The biggest difference between TraceWrangler and other trace file sanitization tools is that everything it does is always focused on keeping the result as true to the original as possible, in a way that you can still perform network analysis (and network forensics, hopefully) on it. E.g. it will not randomly replace an IP address like the Google DNS ("8.8.8.8") by blindly "rolling the dice", which may end up in something like "127.0.0.1" - which is never seen on a real network and would make any kind of analysis of the packets impossible. It will also try to keep the frame sizes as close to the original as possible, and it will not mess around with the timings. At all. If it does, it's a bug.

Parsers

Parsers are the modules that dissect the frame content. I could have called them dissectors (like Wireshark does), but since they are a completely different code base I decided to call them parsers to avoid confusion. Wireshark is the king of dissectors, and I'll never get even close to what those can do :-)

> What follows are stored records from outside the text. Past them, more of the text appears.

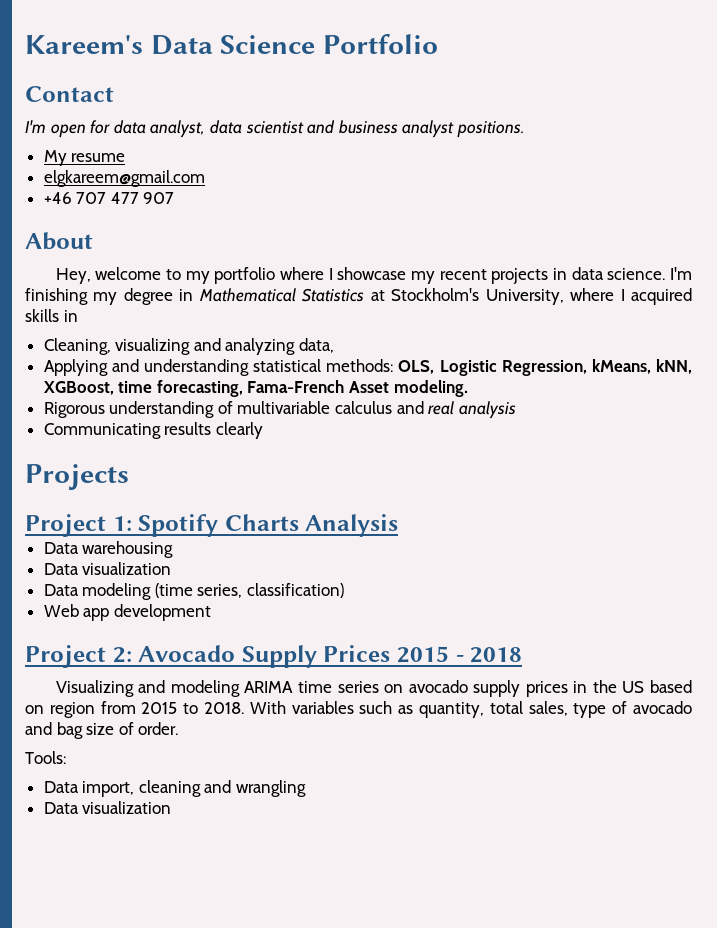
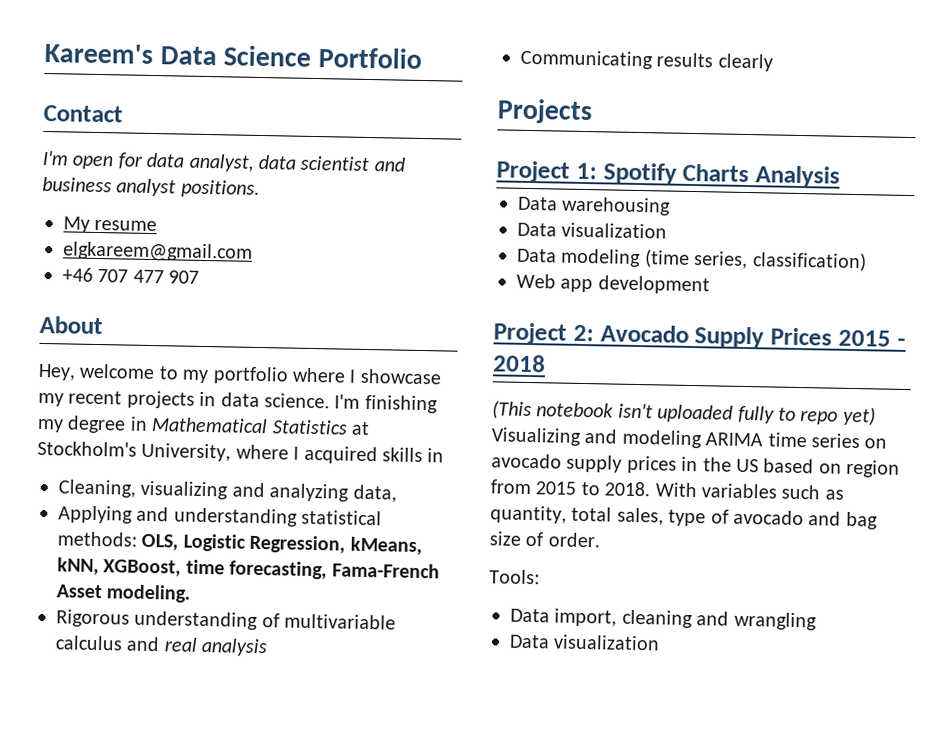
(523, 655) none -> [492,400,876,426] (This notebook isn't uploaded fully to repo yet)

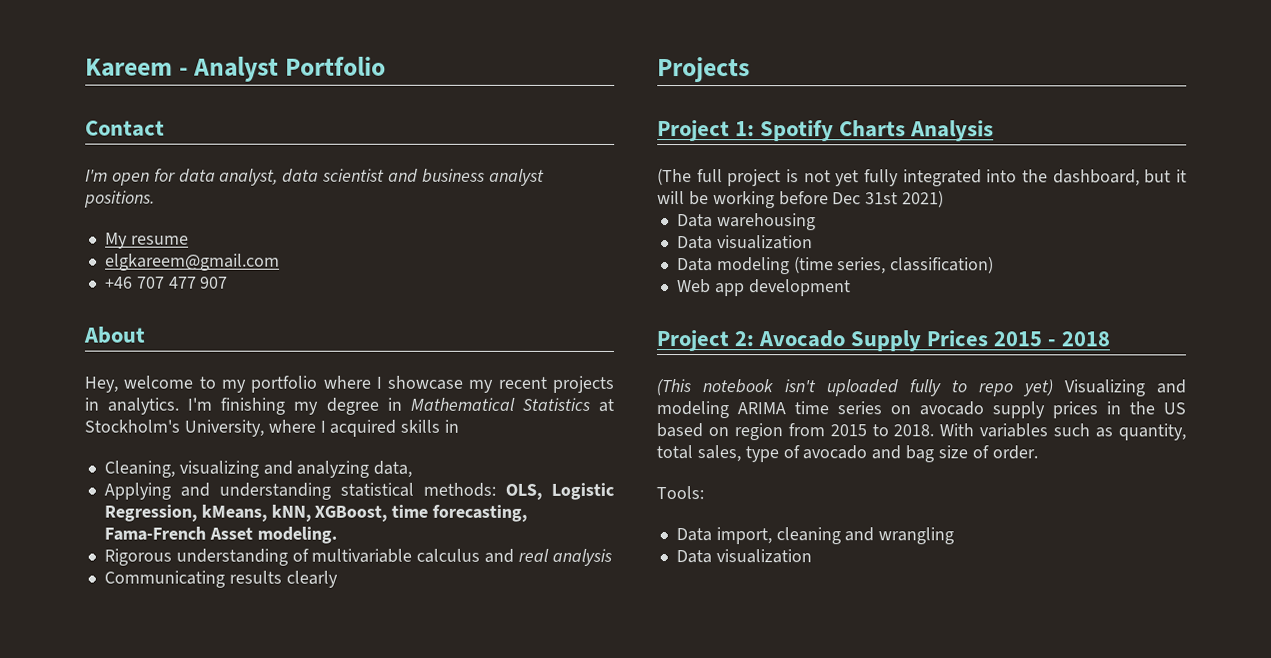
[44,42,312,67] Kareem's Data Science -> [85,56,279,82] Kareem - Analyst
[220,392,330,409] data science. -> [107,397,180,415] analytics.
(840, 176) none -> [657,168,1187,187] [657,190,945,209] // (The full project is not yet fully integrated into the dashboard, but it will be working before Dec 31st 2021)

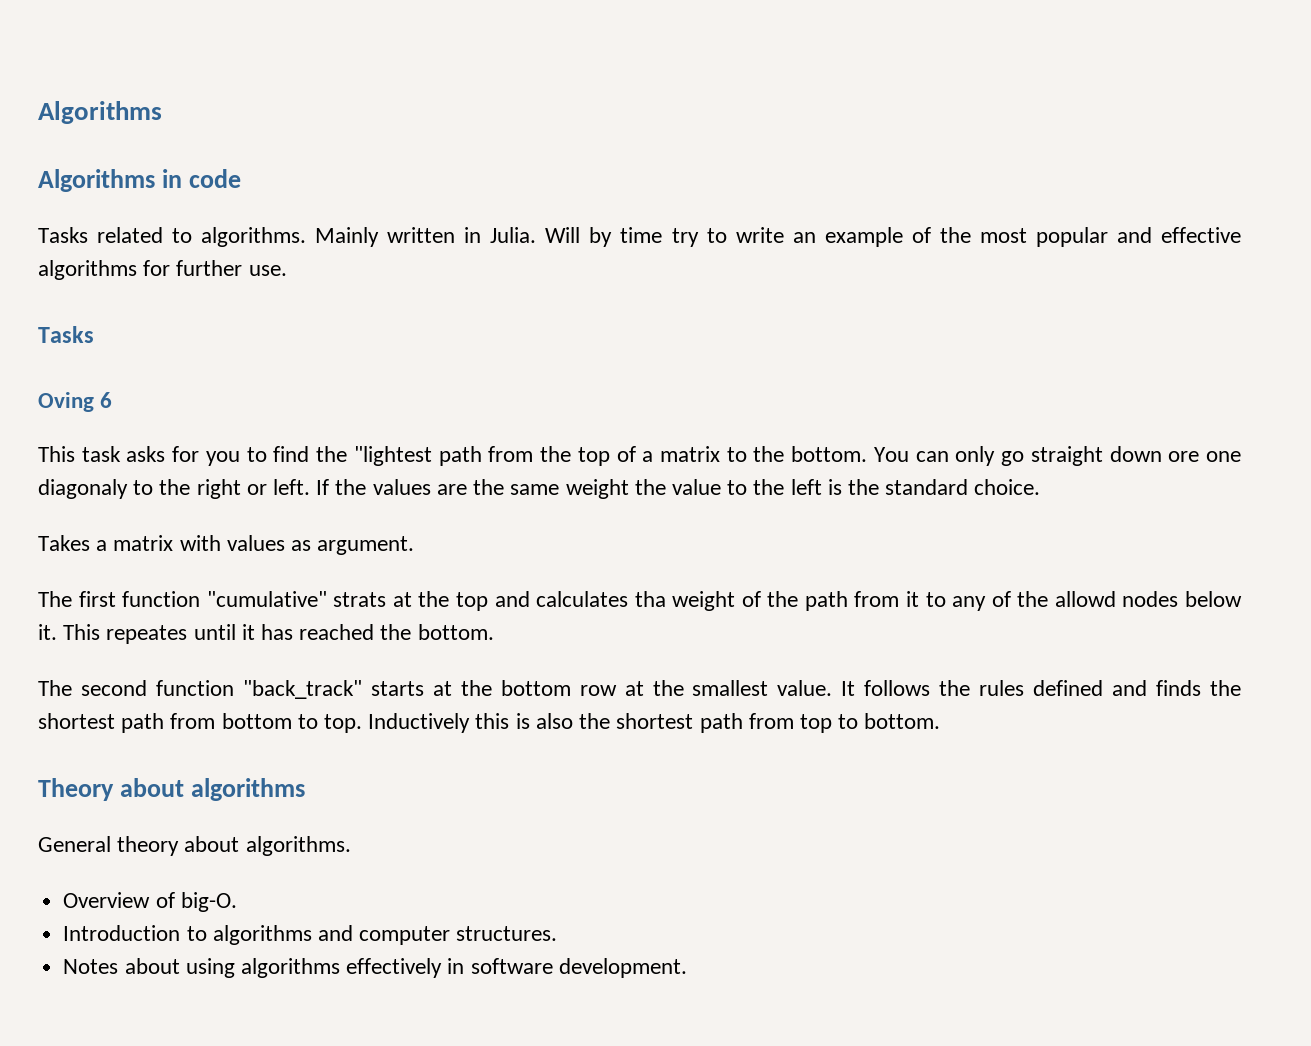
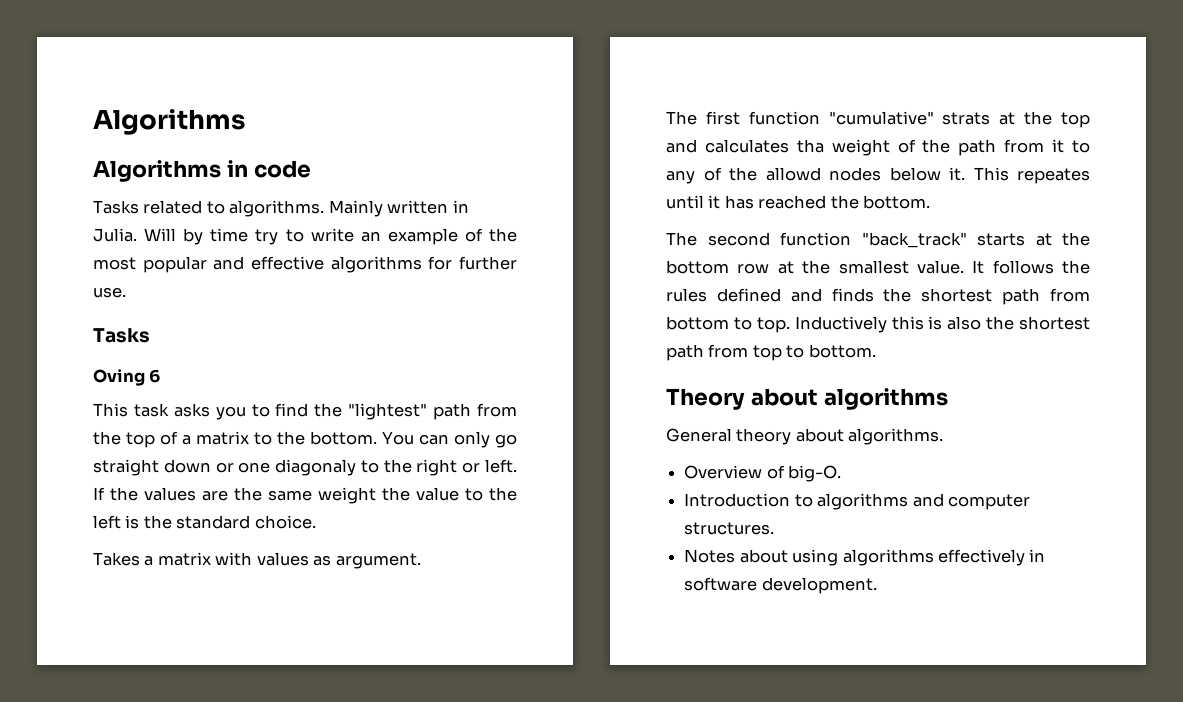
[172,446,200,462] for -> (210, 410) none
[353,446,432,466] "lightest -> [348,403,428,420] "lightest"
[1168,451,1200,462] ore -> [215,462,234,473] or

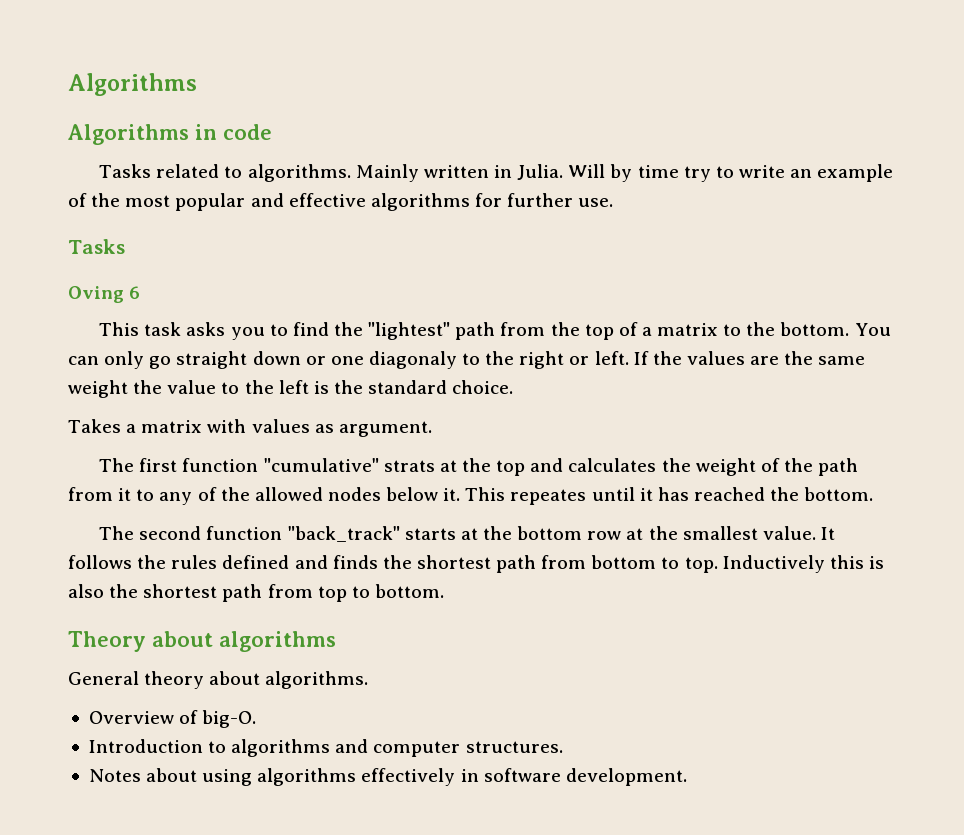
[796,139,824,153] tha -> [661,458,691,472] the
[765,167,821,181] allowd -> [254,487,323,501] allowed

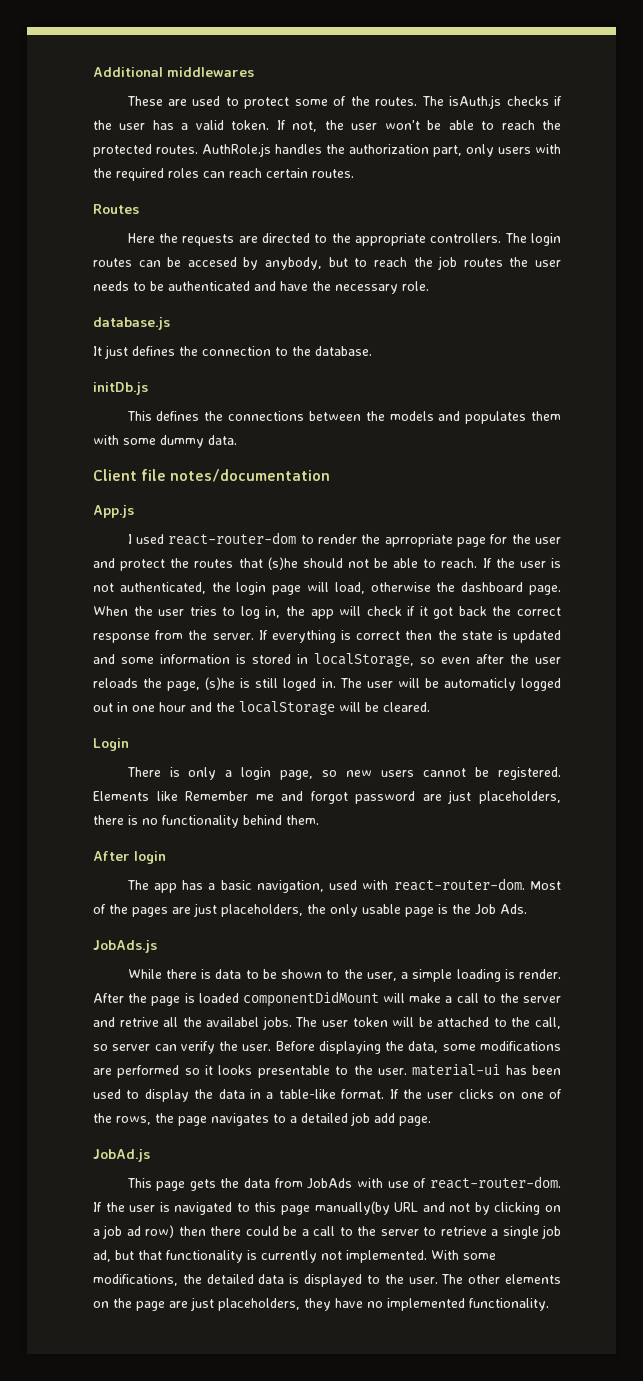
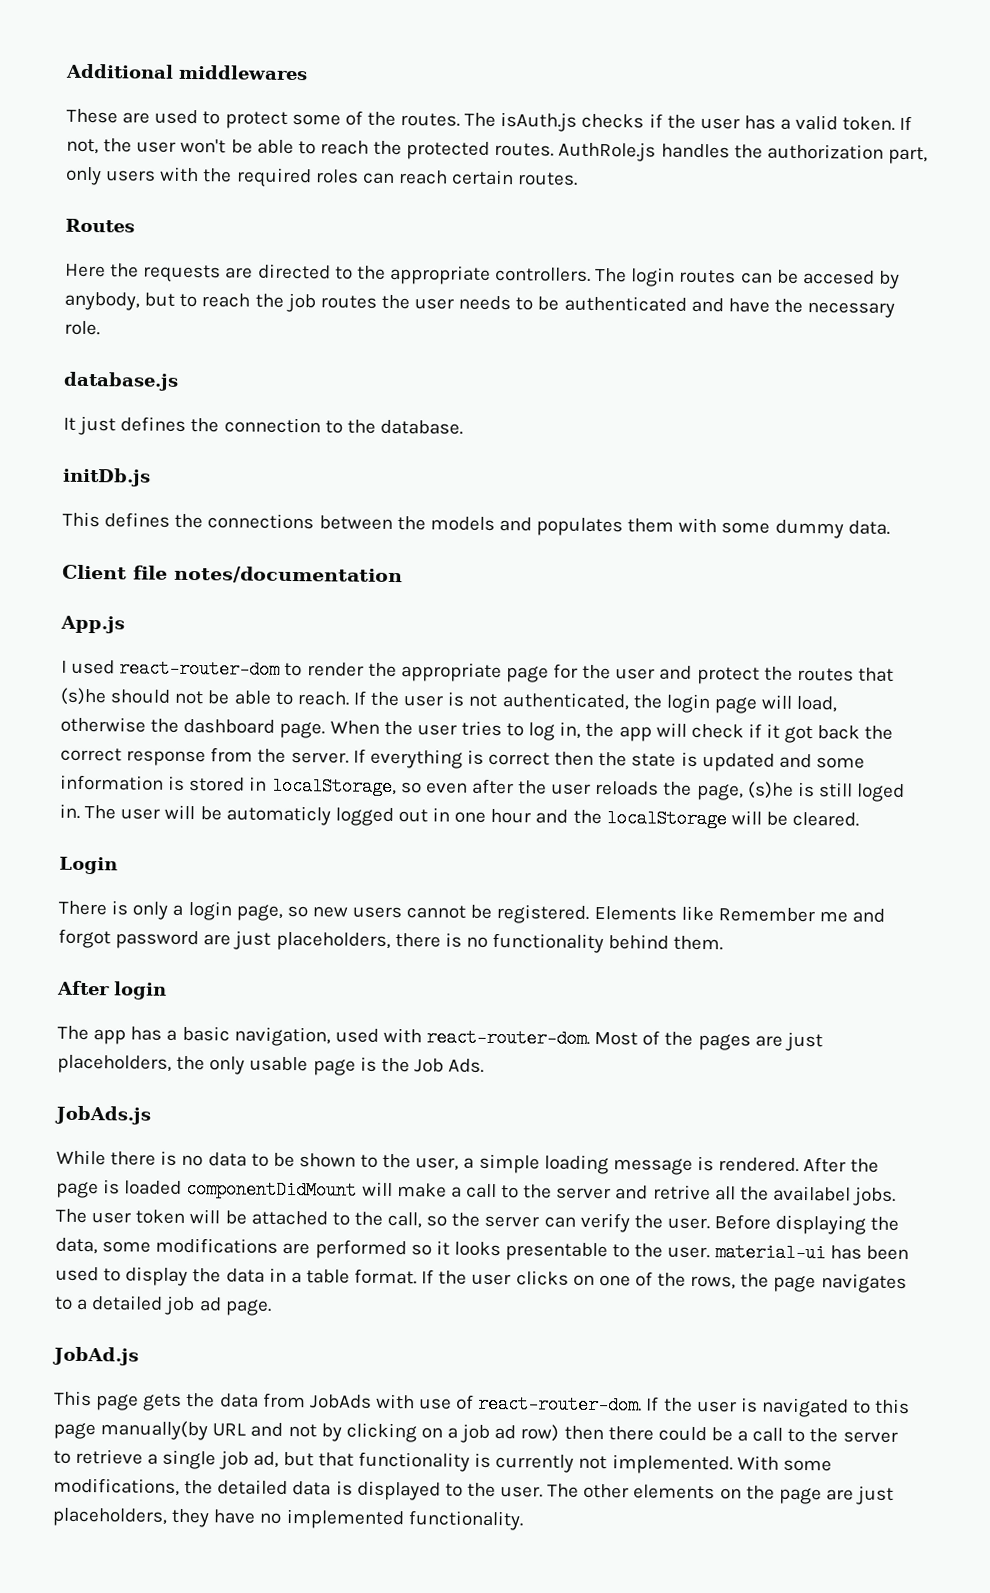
[384,534,453,547] aprropriate -> [400,662,502,683] appropriate
(212, 974) none -> [181,1154,204,1167] no
[504,969,561,979] is render. -> [612,1155,800,1175] message is rendered.
(108, 1047) none -> [451,1212,481,1227] the
[278,1089,336,1099] table-like -> [305,1269,350,1284] table
[374,1113,395,1123] add -> [198,1297,222,1312] ad

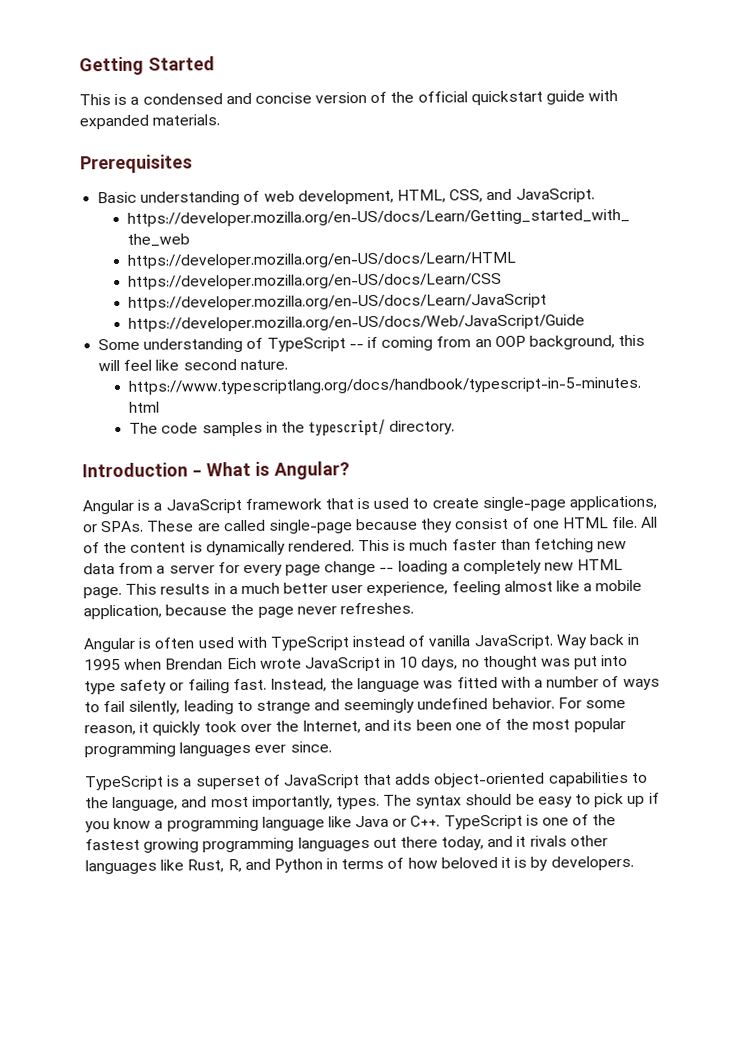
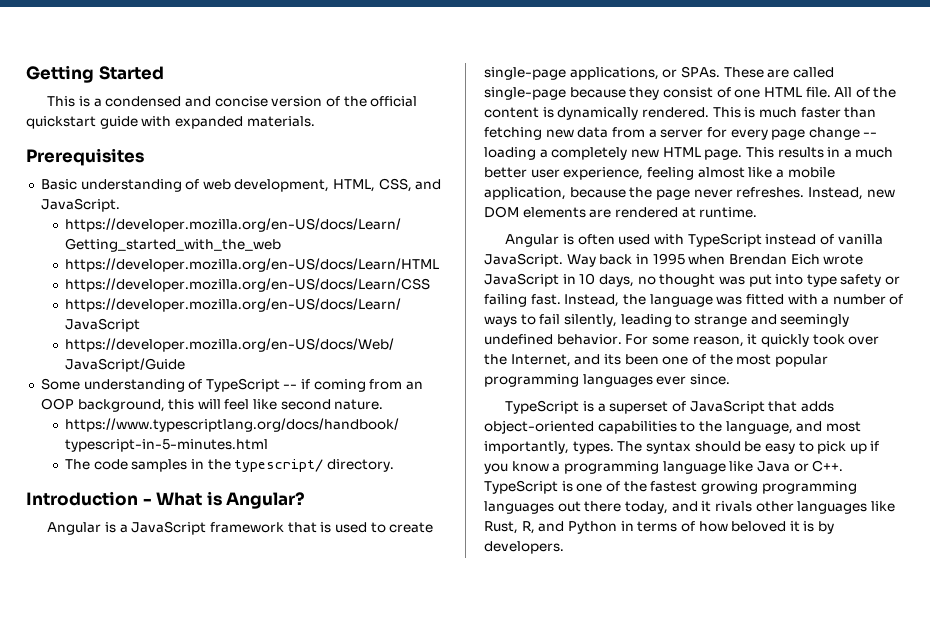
(414, 608) none -> [807,187,895,200] [484,206,758,218] Instead, new DOM elements are rendered at runtime.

After parsing the layers, TraceWrangler will reassemble the frame from top to button, going the other way than it was parsed. This is necessary because some layers depend on information of higher layers. E.g. TCP needs to calculate the CRC including the TCP payload. Also, this is the only way that layers can be left out (like VLAN tags), and to perform Defensive Transformation. That means that nothing that TraceWrangler did not understand while parsing a layer will be written to the new frame (unless you configured it to). E.g. in case of an exotic TCP option it will not make it into the sanitized frame because TraceWrangler can't be sure if it contains sensitive data.

Assemblers

The modules TraceWrangler uses to create the new, sanitized layers are called "assemblers". To be able to sanitize a protocol or a layer the according parser and assembler must exist. Right now there are some protocols where I have parsers for, but no assemblers yet, e.g. DNS. So until I find the time to code the according assembler, DNS cannot be sanitized.